Problem to solve:
Pick out every line in the entries below that contains the word "common".

Stored records:
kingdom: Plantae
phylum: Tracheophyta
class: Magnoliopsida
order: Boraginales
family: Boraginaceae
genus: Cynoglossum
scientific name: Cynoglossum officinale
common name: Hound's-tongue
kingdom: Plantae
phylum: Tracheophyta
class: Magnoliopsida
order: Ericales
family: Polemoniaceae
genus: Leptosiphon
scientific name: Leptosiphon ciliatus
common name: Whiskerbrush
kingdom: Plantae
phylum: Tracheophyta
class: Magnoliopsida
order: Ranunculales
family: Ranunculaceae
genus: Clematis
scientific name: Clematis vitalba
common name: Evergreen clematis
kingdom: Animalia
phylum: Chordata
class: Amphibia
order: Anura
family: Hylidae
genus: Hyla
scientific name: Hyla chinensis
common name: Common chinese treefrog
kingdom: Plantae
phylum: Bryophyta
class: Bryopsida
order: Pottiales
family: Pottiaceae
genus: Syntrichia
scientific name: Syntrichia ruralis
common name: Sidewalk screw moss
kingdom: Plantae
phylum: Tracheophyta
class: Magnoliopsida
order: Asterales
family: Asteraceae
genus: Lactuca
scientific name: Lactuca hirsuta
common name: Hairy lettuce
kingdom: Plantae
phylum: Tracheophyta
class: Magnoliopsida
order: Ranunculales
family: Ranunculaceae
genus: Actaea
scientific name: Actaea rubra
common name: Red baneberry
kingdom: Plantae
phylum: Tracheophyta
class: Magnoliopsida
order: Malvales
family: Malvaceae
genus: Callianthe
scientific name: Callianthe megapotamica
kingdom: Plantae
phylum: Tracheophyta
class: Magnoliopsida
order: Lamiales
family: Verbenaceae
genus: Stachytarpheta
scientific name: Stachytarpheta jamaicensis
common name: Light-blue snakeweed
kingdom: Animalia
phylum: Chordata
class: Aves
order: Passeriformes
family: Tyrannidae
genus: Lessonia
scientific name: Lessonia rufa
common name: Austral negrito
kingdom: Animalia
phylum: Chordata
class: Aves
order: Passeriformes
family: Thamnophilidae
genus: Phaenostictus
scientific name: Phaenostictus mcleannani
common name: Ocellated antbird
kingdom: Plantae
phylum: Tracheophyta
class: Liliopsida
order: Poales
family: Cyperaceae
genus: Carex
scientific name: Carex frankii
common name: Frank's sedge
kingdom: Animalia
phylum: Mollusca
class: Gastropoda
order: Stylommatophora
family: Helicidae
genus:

Worked answer:
common name: Hound's-tongue
common name: Whiskerbrush
common name: Evergreen clematis
common name: Common chinese treefrog
common name: Sidewalk screw moss
common name: Hairy lettuce
common name: Red baneberry
common name: Light-blue snakeweed
common name: Austral negrito
common name: Ocellated antbird
common name: Frank's sedge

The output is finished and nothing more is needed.